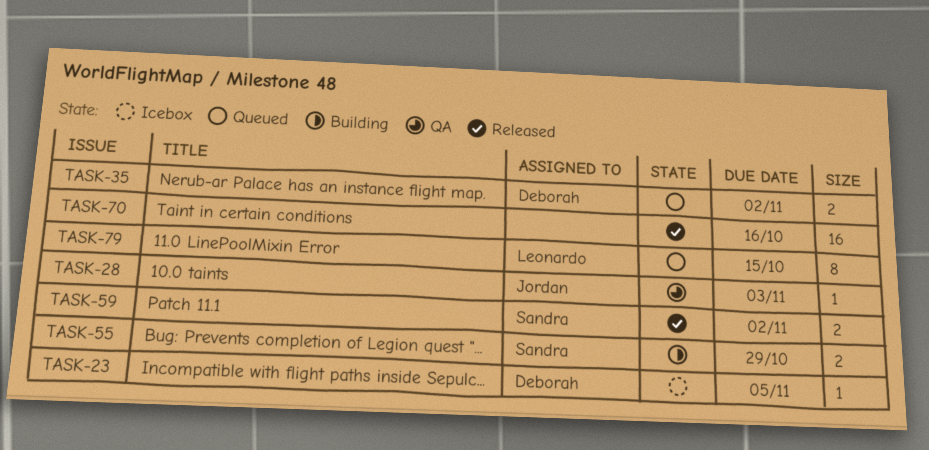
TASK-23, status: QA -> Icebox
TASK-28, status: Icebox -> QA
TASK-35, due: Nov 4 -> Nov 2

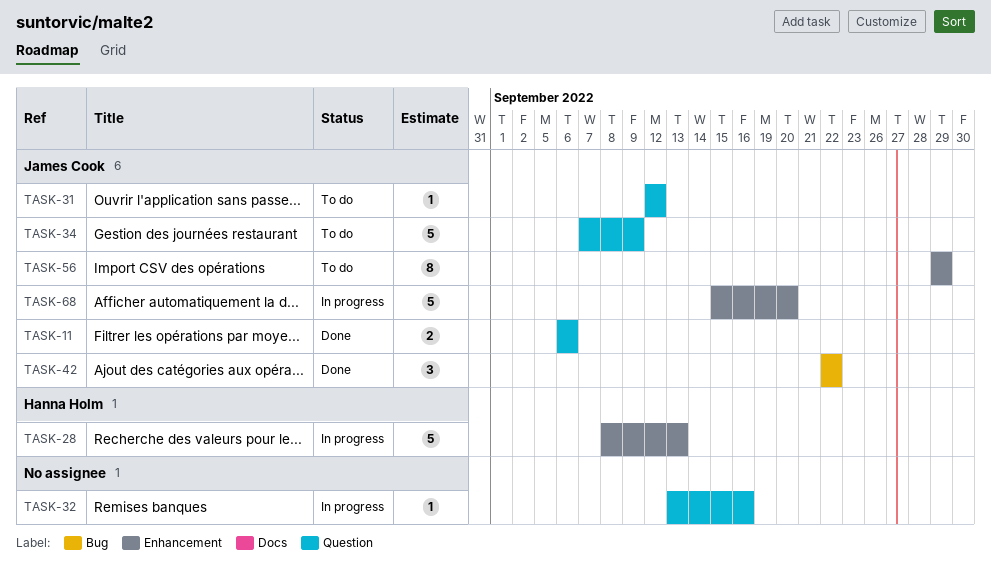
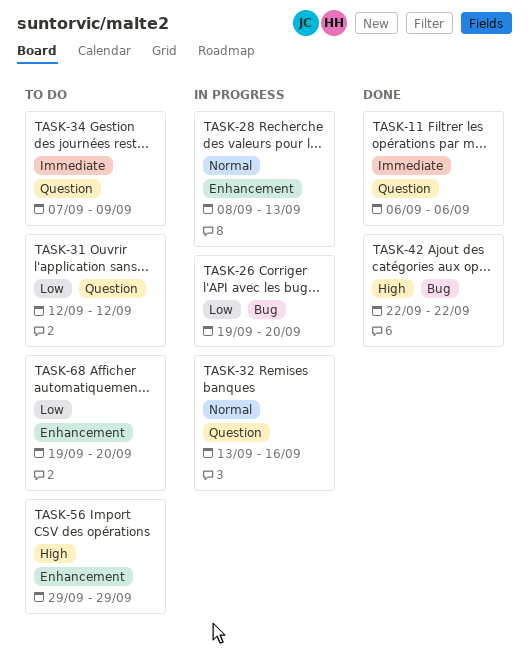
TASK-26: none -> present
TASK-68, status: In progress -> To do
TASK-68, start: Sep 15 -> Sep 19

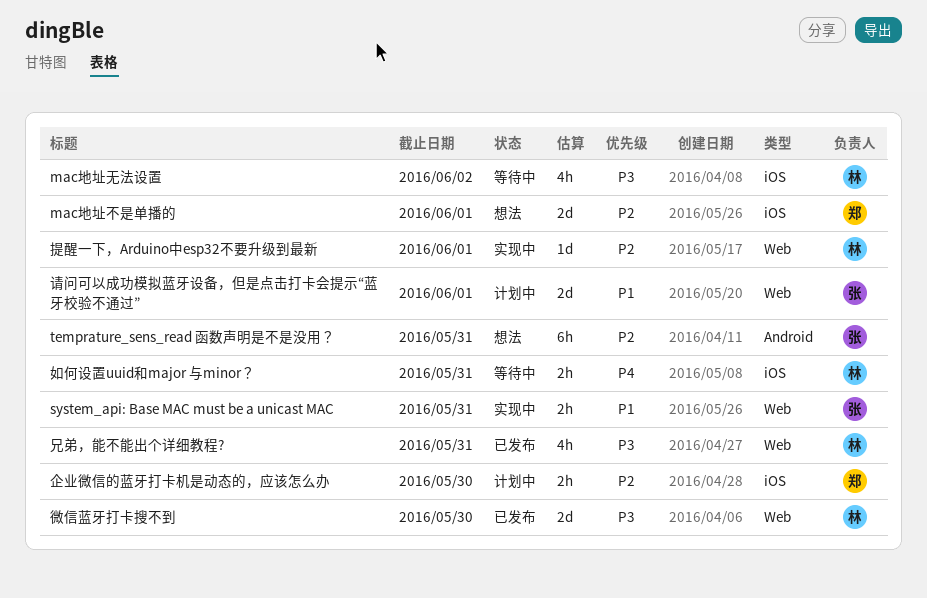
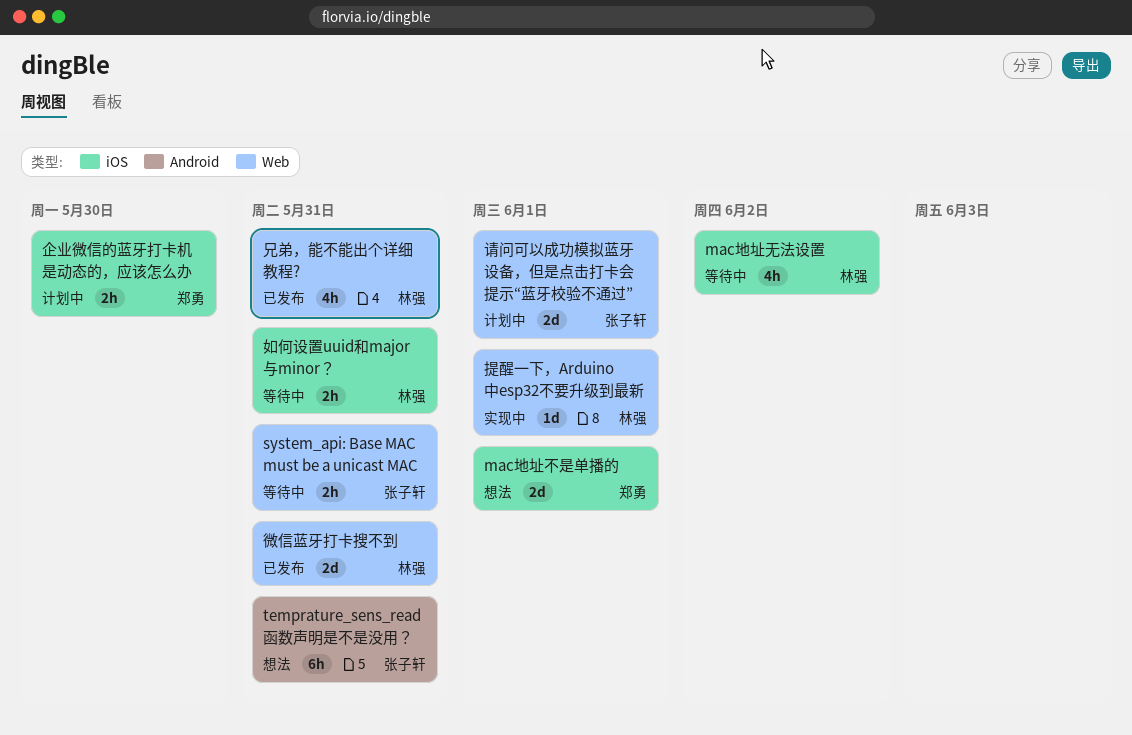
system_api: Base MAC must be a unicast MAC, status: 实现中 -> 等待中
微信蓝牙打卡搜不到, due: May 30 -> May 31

• [Prompt]: Lines with "status" in them: work out how many there are in the listing and give the figure alone.

• [Exercise output]: 4